"I never lived in Emmet County," old Burr replied. "Some one else must have told you that about me. I come from Canada—of French-Canadian descent. My family were of the Hudson Bay people. I was a guide and hunter until recently. Only a few years ago I came onto the lakes, but my cousin came here before I did. It is his child."
Old Burr moved away and Alan turned to the mate.
"What do you make of old Burr?" he asked.
"He's a romancer. We get 'em that way once in a while—old liars! He'll give you twenty different accounts of himself—twenty different lives. None of them is true. I don't know who he is or where he came from, but it's sure he isn't any of the things he says he is."
Alan turned away, chill with disappointment. It was only that, then—old Burr was a romancer after the manner of some old seamen. He constructed for his own amusement these "lives." He was not only not the Burr of Corvet's list; he was some one not any way connected with the Miwaka or with Corvet. Yet Alan, upon reflection, could not believe that it was only this. Burr, if he had wished to do that, might perhaps merely have simulated agitation when Alan questioned him about the Miwaka; but why should he have wished to simulate it? Alan could conceive of no condition which by any possibility could have suggested such simulation to the old man.
He ceased now, however, to question Burr since questioning either had no result at all or led the old man to weaving fictions; in response the old man became by degrees more communicative. He told Alan, at different times, a number of other "lives" which he claimed as his own. In only a few of these lives had he been, by his account, a seaman; he had been a multitude of other things—in some a farmer, in others a lumberjack or a fisherman; he had been born, he told, in a half-dozen different places and came of as many different sorts of people.

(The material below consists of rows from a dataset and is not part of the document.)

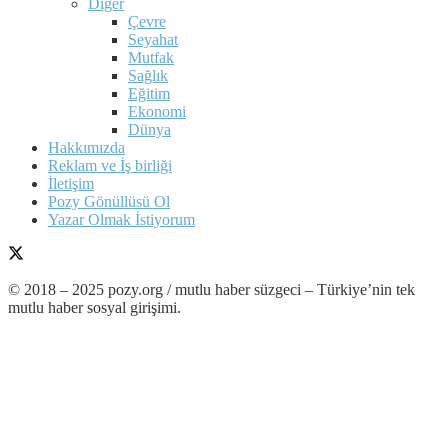
Diğer
Çevre
Seyahat
Mutfak
Sağlık
Eğitim
Ekonomi
Dünya
Hakkımızda
Reklam ve İş birliği
İletişim
Pozy Gönüllüsü Ol
Yazar Olmak İstiyorum
© 2018 – 2025 pozy.org / mutlu haber süzgeci – Türkiye’nin tek
mutlu haber sosyal girişimi.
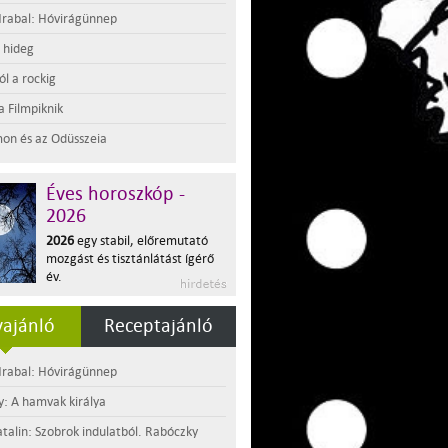
rabal: Hóvirágünnep
t hideg
l a rockig
a Filmpiknik
on és az Odüsszeia
Éves horoszkóp -
2026
2026
egy stabil, előremutató
mozgást és tisztánlátást ígérő
év.
ajánló
Receptajánló
rabal: Hóvirágünnep
y: A hamvak királya
atalin: Szobrok indulatból. Rabóczky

On deck, one night, listening while old Burr related his sixth or seventh life, excitement suddenly seized Alan. Burr, in this life which he was telling, claimed to be an Englishman born in Liverpool. He had been, he said, a seaman in the British navy; he had been present at the shelling of Alexandria; later, because of some difficulty which he glossed over, he had deserted and had come to "the States"; he had been first a deckhand then the mate of a tramp schooner on the lakes. Alan, gazing at the old man, felt exultation leaping and throbbing within him. He recognized this "life"; he knew in advance its incidents. This life which old Burr was rehearsing to him as his own, was the actual life of Munro Burkhalter, one of the men on Corvet's list regarding whom Alan had been able to obtain full information!
Alan sped below, when he was relieved from watch, and got out the clippings left by Corvet and the notes of what he himself had learned in his visits to the homes of these people. His excitement grew greater as he pored over them; he found that he could account, with their aid, for all that old Burr had told him. Old Burr's "lives" were not, of course, his; yet neither were they fictions. They—their incidents, at least—were actualities. They were woven from the lives of those upon Corvet's list! Alan felt his skin prickling and the blood beating fast in his temples. How could Burr have known these incidents? Who could he be to know them all? To what man, but one, could all of them be known? Was old Burr ... Benjamin Corvet?
Alan could give no certain answer to that question. He could not find any definite resemblance in Burr's placid face to the picture of Corvet which Constance had shown him. Yet, as regarded his age and his physical characteristics, there was nothing to make his identity with Benjamin Corvet impossible. Sherrill or others who had known Benjamin Corvet well, might be able to find resemblances which Alan could not. And, whether Burr was or was not Corvet, he was undeniably some one to whom the particulars of Corvet's life were known.
Alan telegraphed that day to Sherrill; but when the message had gone doubt seized him. He awaited eagerly the coming of whoever Sherrill might send and the revelations regarding Corvet which might come then; but at the same time he shrunk from that revelation. He himself had become, he knew, wholly of the lakes now; his life, whatever his future might be, would be concerned with them. Yet he was not of them in the way he would have wished to be; he was no more than a common seaman.